Lighting Research & Technology
- Discipline: Engineering
- Language: English
- Edited by: Steve Fotios

Publication details
- Former names: International Journal of Lighting Research and Technology, Transactions of the Illuminating Engineering Society
- History: 1969-present
- Publisher: SAGE Publications
- Frequency: Quarterly
- Open access: Hybrid
- Impact factor: 2.2 (2023)

Standard abbreviations
- ISO 4: Light. Res. Technol.

Indexing
- CODEN: LRTEA9
- ISSN: 1477-1535 (print) 1477-0938 (web)
- LCCN: 2001252688
- OCLC no.: 516681060

Links
- Journal homepage; Online access; Online archive;

= Lighting Research & Technology =

Lighting Research & Technology is a peer-reviewed scientific journal covering all aspects of light and lighting. Its editor-in-chief is Steve Fotios (University of Sheffield).

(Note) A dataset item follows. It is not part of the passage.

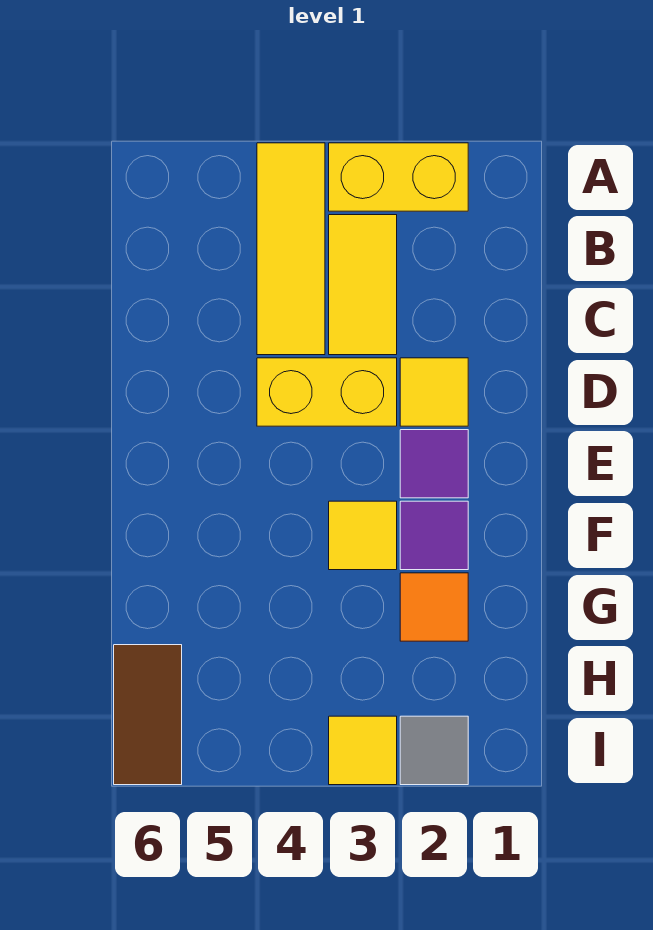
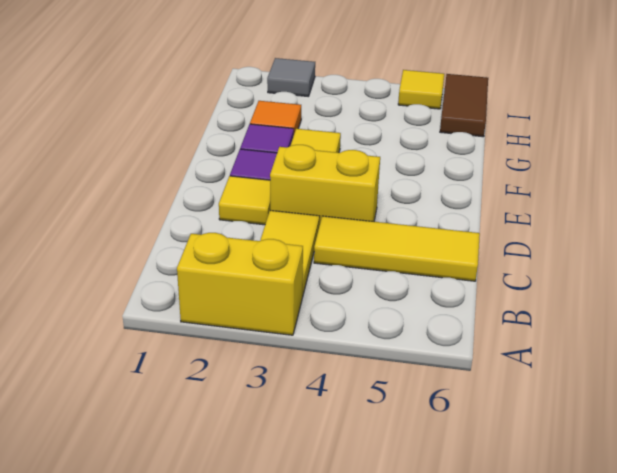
yellow tile A4:C4 level 1 -> yellow tile C4:C6 level 1
yellow tile I3 level 1 -> yellow tile I5 level 1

It was established in 1969 and is published by SAGE Publications on behalf of the Society of Light and Lighting (part of the Chartered Institution of Building Services Engineers). Before 1969, when the SLL was known by another name, it published Transactions of the Illuminating Engineering Society. Notably, the historical IES based in London is not to be confused with the Illuminating Engineering Society based in New York.

==Abstracting and indexing==
The journal is abstracted and indexed in Scopus and the Science Citation Index Expanded. According to the Journal Citation Reports, its 2023 impact factor is 2.2.